TASK GOAL
Repeat the data word for word and skip the pictures.

DATA SHOWN
┄┄┄┄┄┄┄┄┄┄

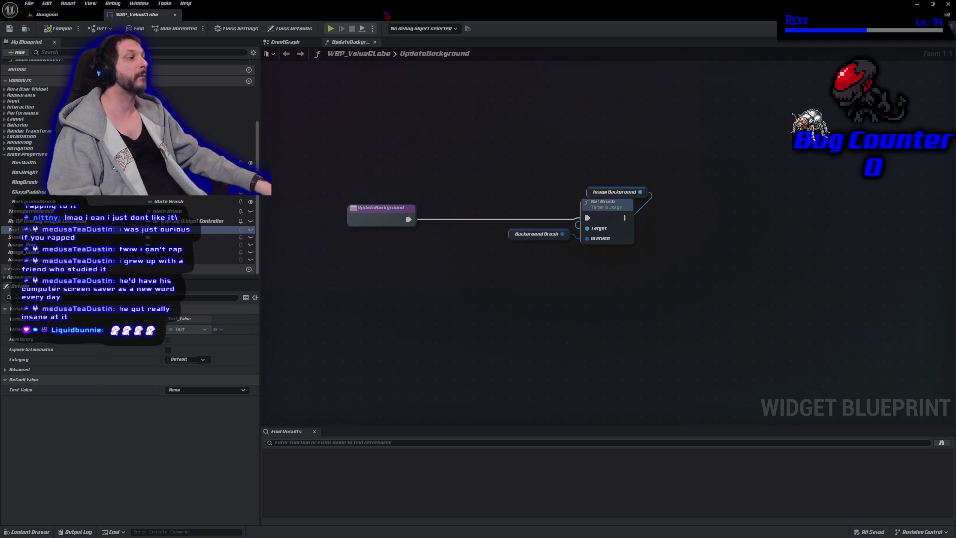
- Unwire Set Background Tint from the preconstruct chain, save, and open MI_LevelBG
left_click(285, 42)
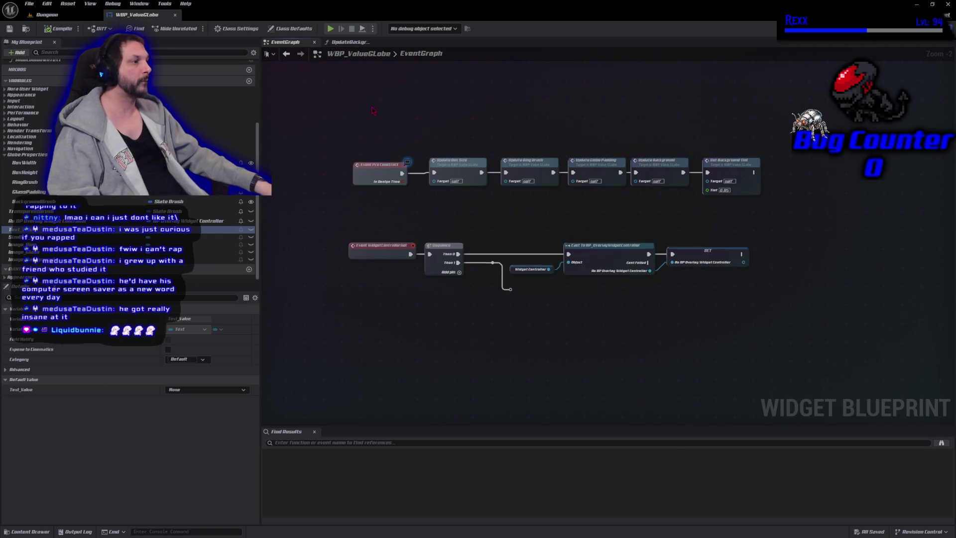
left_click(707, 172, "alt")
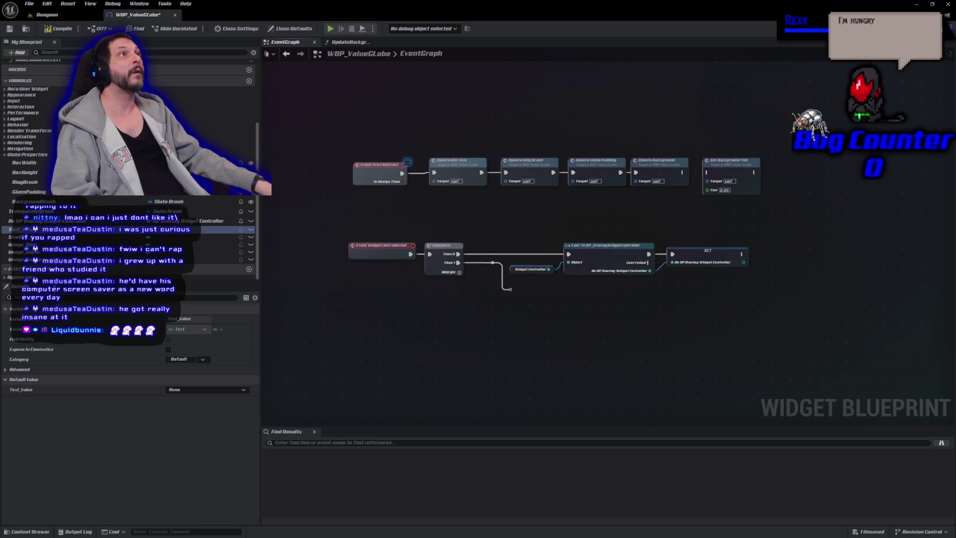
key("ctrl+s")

┄┄┄┄┄┄┄┄┄┄

WRITTEN RESPONSE
- Unwire Set Background Tint from the preconstruct chain, save, and open MI_LevelBG
left_click(285, 42)
left_click(707, 172, "alt")
key("ctrl+s")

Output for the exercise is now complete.